Homework assignments will be accepted late, with a penalty of 20% per 24 hours or portion thereof after they're due. An hour late is 20% off, 25 hours late is 40% off, etc. Any homework assignment turned in more than five days late will get a zero. Any homework assignment turned in after May 8 (the last day of class) will get a zero. (This is so I have, perhaps, time to grade them before the final exam.)

There will be several kinds of homework in this class. At one extreme are the analysis and "thought" problems on paper, resembling problems in a math class. At the other extreme are programming assignments, which may be written in any language that you and I both know and that runs at Adelphi (e.g. Scheme, Prolog, Java, C, C++). In between are pseudocode assignments: these need to be precise descriptions of an algorithm, like a computer program, but they don't need to meet the syntactic requirements of a compiler (only a human being will read them) and you can ignore details that aren't relevant to the problem at hand. For example, in a problem that wasn't primarily about sorting, you might say "sort table A in increasing order by value" as one line of the algorithm. On the other hand, if the assignment were about sorting, I would expect you to give the details of your sorting algorithm.

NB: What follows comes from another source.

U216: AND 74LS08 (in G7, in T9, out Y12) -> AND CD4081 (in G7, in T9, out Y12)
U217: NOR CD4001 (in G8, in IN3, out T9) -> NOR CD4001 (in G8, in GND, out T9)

Each student in the class will present some solutions to homework problems at the board in class, explaining the solution and answering technical questions from me and other students. When I assign a problem, I'll give it a number of "points" based on difficulty (a "point" is roughly one minute's worth of presentation), and you are expected to present 20 "points" worth of problems in the semester. If you find, say, a 3-point (correct) solution to a problem that I rated as a 5-point problem, you get 7 points: 5 for the problem, and 2 extra for outwitting me in elegance and simplicity. If you want to present a particular problem in class, try to get to class a few minutes early and start writing it up on the board. If you're not sure of your solution or your presentation, feel free to discuss it with me in my office before the day you want to present it in class. Your grade for in-class presentations will be my assessment of how well you presented the solution and answered questions about it.

5  Ethics

The Adelphi University Code of Ethics applies to this course; look it up on the Web at http://academics.adelphi.edu/policies/ethics.php.

Assignments in this class are to be done either individually or in teams of two; in the latter case, you may not do multiple homeworks with the same partner. You may discuss general approaches to a problem with classmates, but you may not copy large pieces of programs or homework solutions. If you do, all the students involved will be penalized (e.g. I'll grade the assignment once and divide the points equally among the several people who turned it in).

All work on an exam must be entirely the work of the one person whose name is at the top of the page. If I have evidence that one student copied from another on an exam, both students will be penalized; see above.

6  Schedule

This class meets every Monday, Wednesday, and Friday from 12:00-12:50 in Harvey 106, except on University holidays or if I cancel class. The schedule of topics, reading assignments, and homework assignments will be maintained on my class Web page; the dates are subject to change depending on how classroom discussions actually go. I expect you to have read the reading assignments before the lecture that deals with that topic; this way I can concentrate my time on answering questions and clarifying subtle or difficult points in the textbook, rather than on reading the textbook to you, which will bore both of us. Please read ahead!